With stores in India and New York, multiple clothing brands and a global celebrity following, fashion designer Anita Dongre is a feminist powerhouse in a male-dominated industry.
But her true ambition is to create an environmentally sustainable company.
“Sometimes I wish I could just give up design and focus on sustainability full-time,” the Mumbai-based Dongre said at her factory outside India’s financial capital.
“Time is running out. Climate change is right at our doorstep and we all have to do something,” the 56-year-old said.
Her clothes have been worn by some of the world’s most high-profile women, including Hillary Clinton, Kate Middleton, Ivanka Trump, Priyanka Chopra Jonas and Beyonce. But turning a company with an annual turnover of US$105 million into a carbon-neutral enterprise is a daunting proposition.
When she started her business aged 23, armed with two sewing machines and a staff of two male tailors perched on the balcony of the bedroom she shared with her sisters, she was the first woman in her conservative family to work.
Today, her proudest commitment is that no woman seeking work will be turned away from the gates of the four-storey factory she runs.
“I see my journey reflected in theirs,” she said, emphasising her belief that “economic empowerment is the only way a woman can assert herself.”
Besides producing five clothing lines, hand-crafted fine jewelry and accessories, her foundation provides training and jobs to more than 250 rural women, with plans to cover 30 villages by 2025.
Feminist values have been at the heart of her brand: her clothing has always been size-inclusive, going up to an XXL.
Even when she ventured into bridal wear, her advertising campaigns challenged traditional norms and featured women sporting tattoos, enjoying their wine and paying for their weddings.
“It is very important for me to show a woman who is not coy or veiled – someone bold and sassy. I was that girl. I drove a jeep. I proposed to my husband,” Dongre said.
“The world has never been fair to women… and I am not comfortable promoting regressive ideas to sell clothes,” she added.
Her decision to focus on the urban professional woman has seen the brand reap dividends as female spending power increases in India.
“It’s so rewarding to walk into stores and meet the women who buy my clothes.

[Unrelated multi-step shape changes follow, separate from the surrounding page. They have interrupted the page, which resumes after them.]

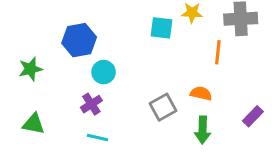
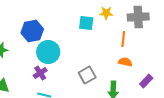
cyan circle: (104, 72) -> (48, 52), size x1.5
orange semicircle: (201, 93) -> (125, 62), moved

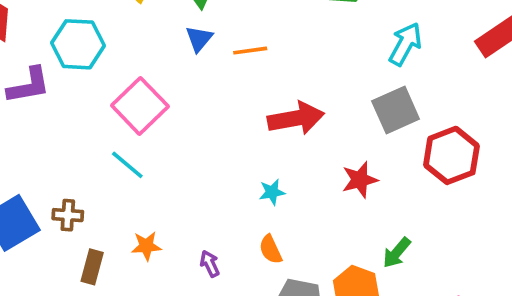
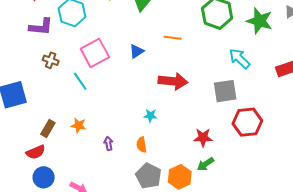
blue triangle: (199, 39) -> (137, 51), moved
cyan arrow: (405, 44) -> (239, 59), turned -90
orange line: (250, 51) -> (173, 38), moved
red star: (360, 180) -> (203, 138), moved
brown cross: (68, 215) -> (51, 60), moved

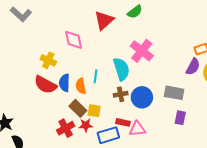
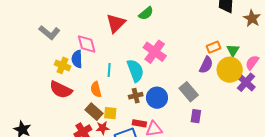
gray L-shape: (21, 14) -> (49, 32), moved
cyan line: (96, 76) -> (109, 70), moved
blue semicircle: (65, 83) -> (77, 59), moved
gray rectangle: (174, 93) -> (189, 92), turned 42

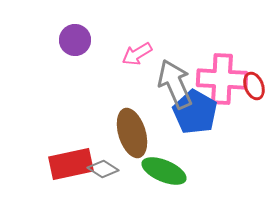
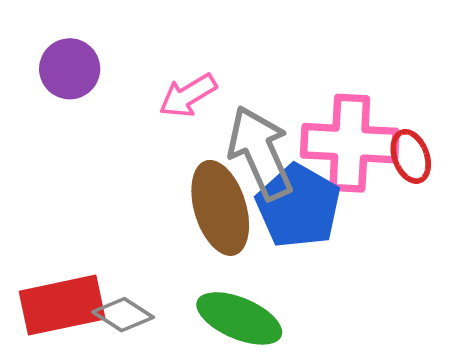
brown ellipse: (132, 133) -> (220, 208), moved

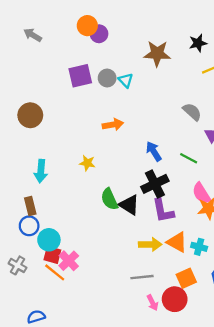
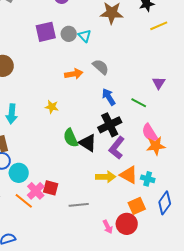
gray semicircle: (192, 112) -> (101, 67), moved
purple L-shape: (163, 211) -> (117, 148), turned 50
red square: (52, 255) -> (51, 188), moved
gray line: (142, 277) -> (79, 205), moved

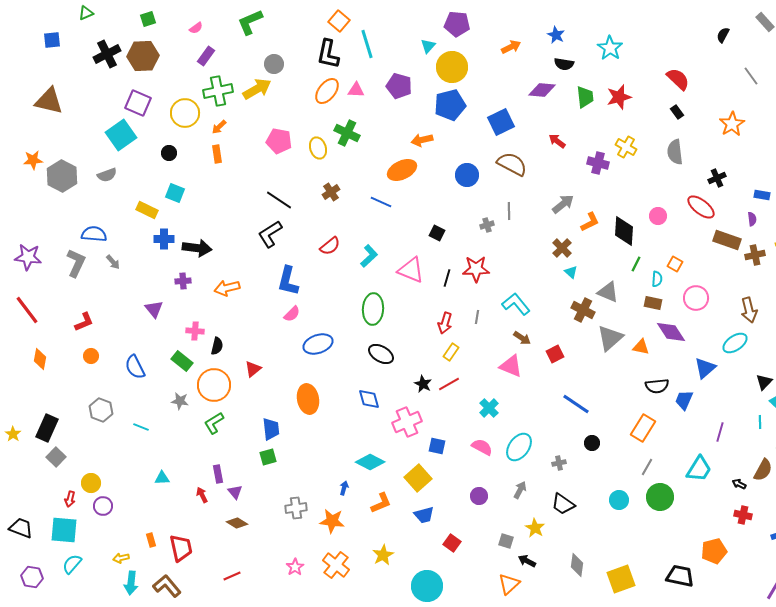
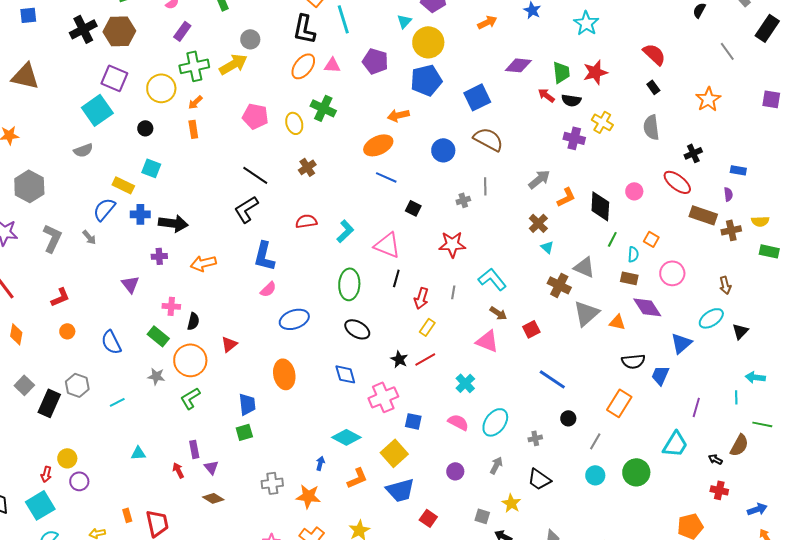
black semicircle: (564, 64) -> (571, 100), moved
red arrow: (557, 141) -> (546, 95), moved
gray hexagon: (62, 176) -> (29, 186), moved
blue line: (381, 202) -> (386, 177), moved
blue semicircle: (94, 234) -> (104, 209), moved, turned -55
red semicircle: (330, 246) -> (306, 221), turned -150
black line: (447, 278) -> (396, 278), moved
brown arrow: (749, 310) -> (725, 285), size x0.7
black triangle: (764, 382) -> (740, 331), moved
cyan line: (141, 427) -> (117, 402), turned -49
black rectangle: (47, 428) -> (49, 403), moved
gray square: (56, 457) -> (24, 385), moved
gray line: (647, 467) -> (595, 441), moved
blue trapezoid: (424, 515) -> (400, 490), size x1.4
cyan square: (64, 530) -> (40, 505), turned -36

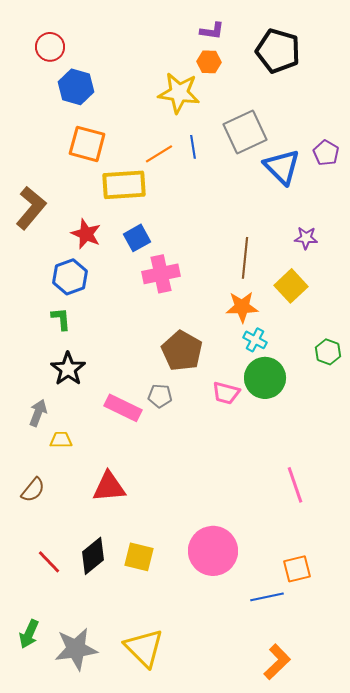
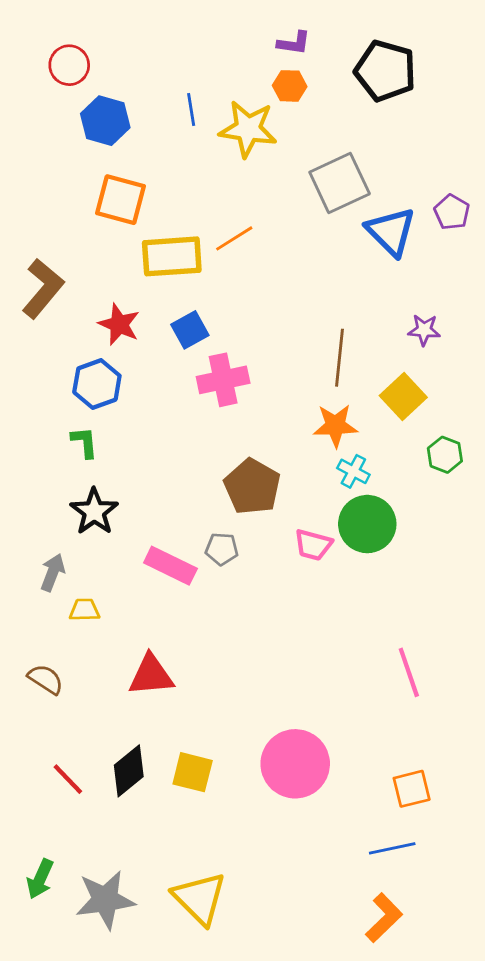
blue line: (193, 147) -> (191, 110), moved
orange line: (159, 154) -> (234, 238), moved
green hexagon: (328, 352) -> (445, 455), moved
brown semicircle: (33, 490) -> (46, 679), turned -96
blue line: (267, 597) -> (392, 848), moved

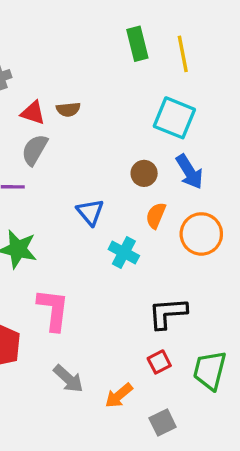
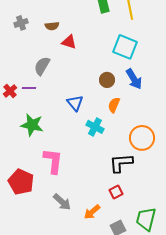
brown semicircle: (68, 109) -> (52, 26), moved
red triangle: (33, 113) -> (69, 42), moved
orange circle: (201, 234) -> (142, 138), moved
green trapezoid: (210, 370) -> (146, 219), moved

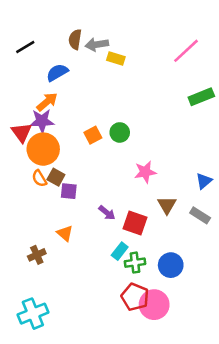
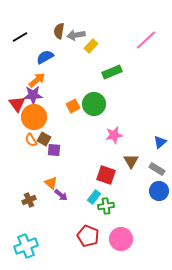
yellow rectangle: (116, 59) -> (91, 46), turned -64
green rectangle: (201, 97) -> (112, 72), moved
green circle: (120, 132) -> (94, 104), size x1.5
purple arrow: (107, 213) -> (61, 195), moved
blue circle: (171, 265) -> (159, 191), moved
red pentagon: (135, 297) -> (88, 236), moved

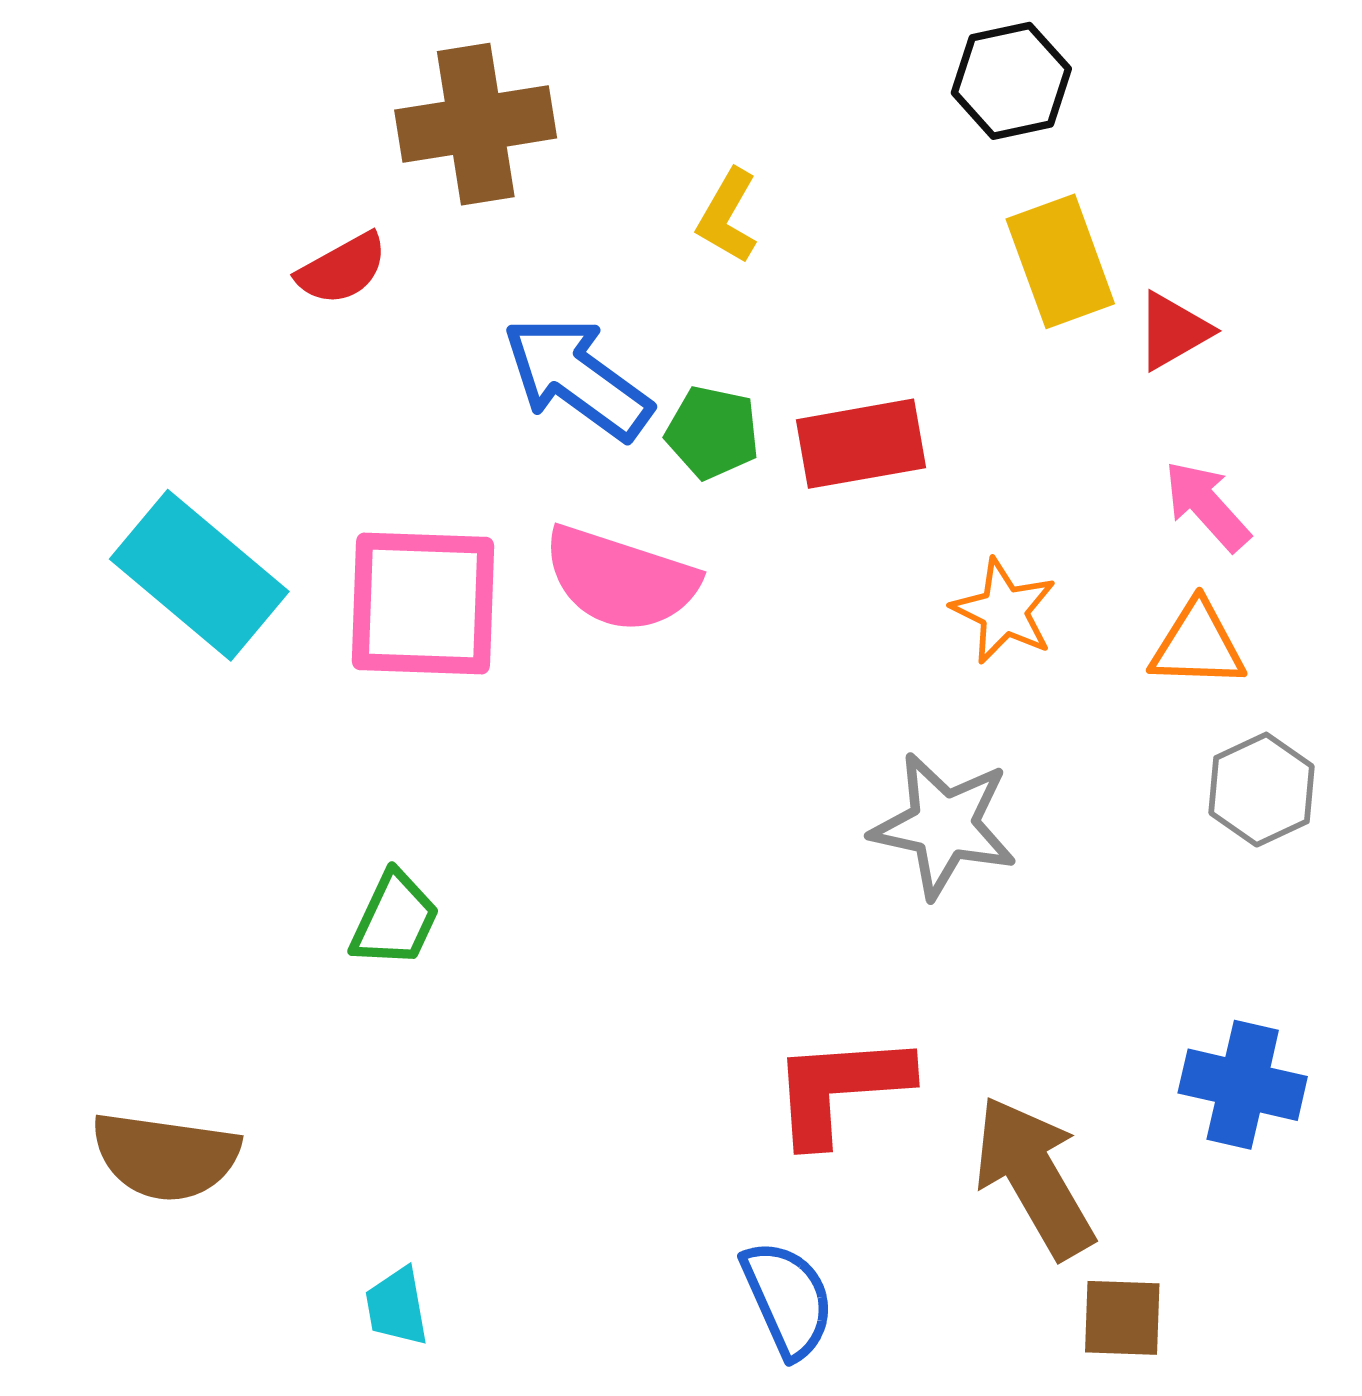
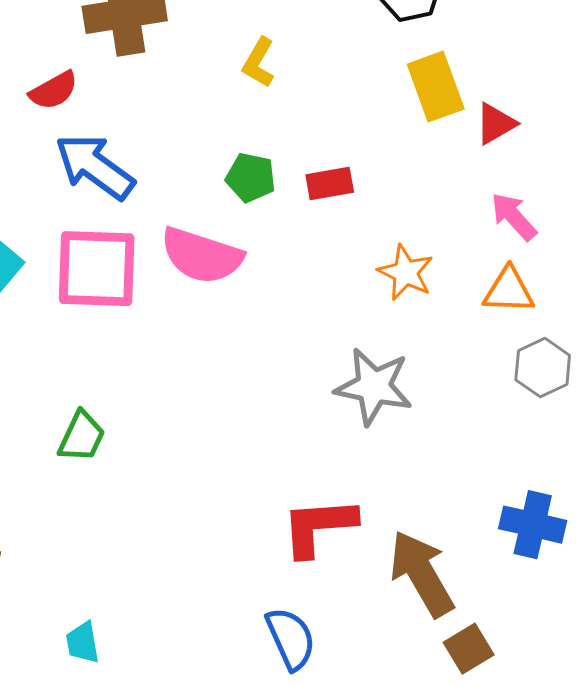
blue arrow: (577, 378) -> (95, 167), moved
red rectangle: (861, 444) -> (330, 184), size x0.7
brown square: (1122, 1318) -> (469, 649), turned -33

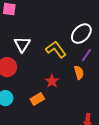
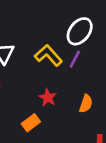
purple line: (86, 55) -> (75, 59), moved
orange semicircle: (79, 73) -> (86, 104), moved, turned 40

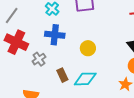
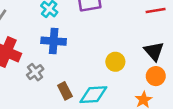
yellow circle: (88, 48) -> (115, 62), moved

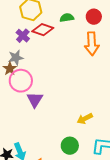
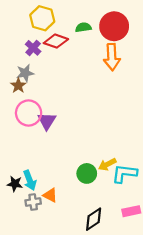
red circle: (94, 17) -> (114, 26), size x1.6
pink circle: (21, 81) -> (29, 113), moved
yellow arrow: (85, 119) -> (107, 164), moved

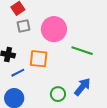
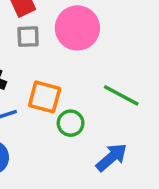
pink circle: (54, 29) -> (77, 28), moved
green circle: (58, 94) -> (71, 123), moved

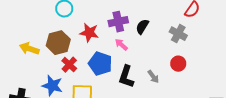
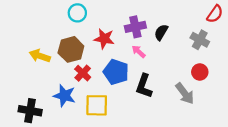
gray arrow: (153, 77) -> (185, 93), moved, size x1.5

When a customer tells me, ‘I wore your blazer to my first job interview 15 years ago and I got the job’, it’s thrilling,” she said.
Dongre will need to rely on that goodwill to convince customers to shop in a wholly different way than they are used to – prioritising sustainability and slow fashion over instant gratification.
On the one hand, her task has never been easier – when she spoke about environmentally-friendly design more than a decade ago, few paid attention. Today, “I am glad it’s finally fashionable to be green,” she said.
On the other hand, greenwashing remains a huge risk.
“You can’t take a sustainable fabric, cover it with plastic sequins and still call it sustainable.”
She is the only Indian designer to join the Sustainable Apparel Coalition (SAC), a global alliance of retailers, brands, suppliers, campaigners and labour groups that provides members with the tools to measure the environmental impact of their activities.
The SAC is a non-binding organisation, meaning members are largely responsible for their own efforts towards sustainability and transparency.
For her part, Dongre is planning “to do more and more” on the environmental front.
At her factory, cafeteria food waste is composted or used to make biogas while the water utilised in clothing production is recycled and pumped back into the bathrooms.
Her lower-priced brands use fabrics such as sustainably-produced tencel – a biodegradable fibre made of wood pulp – while the slow fashion luxury label Grassroot showcases hand-woven, hand-embroidered designs created by Indian artisans.
Yet this commitment to sustainability and to preserving dying crafts comes with risks attached.
“The biggest challenge is educating the consumer to support our efforts,” she said.
Moreover, it is hard to imagine how a huge company that employs 2,700 people and works with thousands of artisans can be environmentally responsible without compromising on profits.
It is a price she is willing to pay.
“Companies cannot be driven only by profits… this idea of making money in whatever way possible and then giving large sums to charity, it’s not sustainable,” Dongre said. “Why not make contribution to your community a focus of your business to begin with?
“It’s high time companies measured their success in terms of sustainability, not just profit and loss,” she added.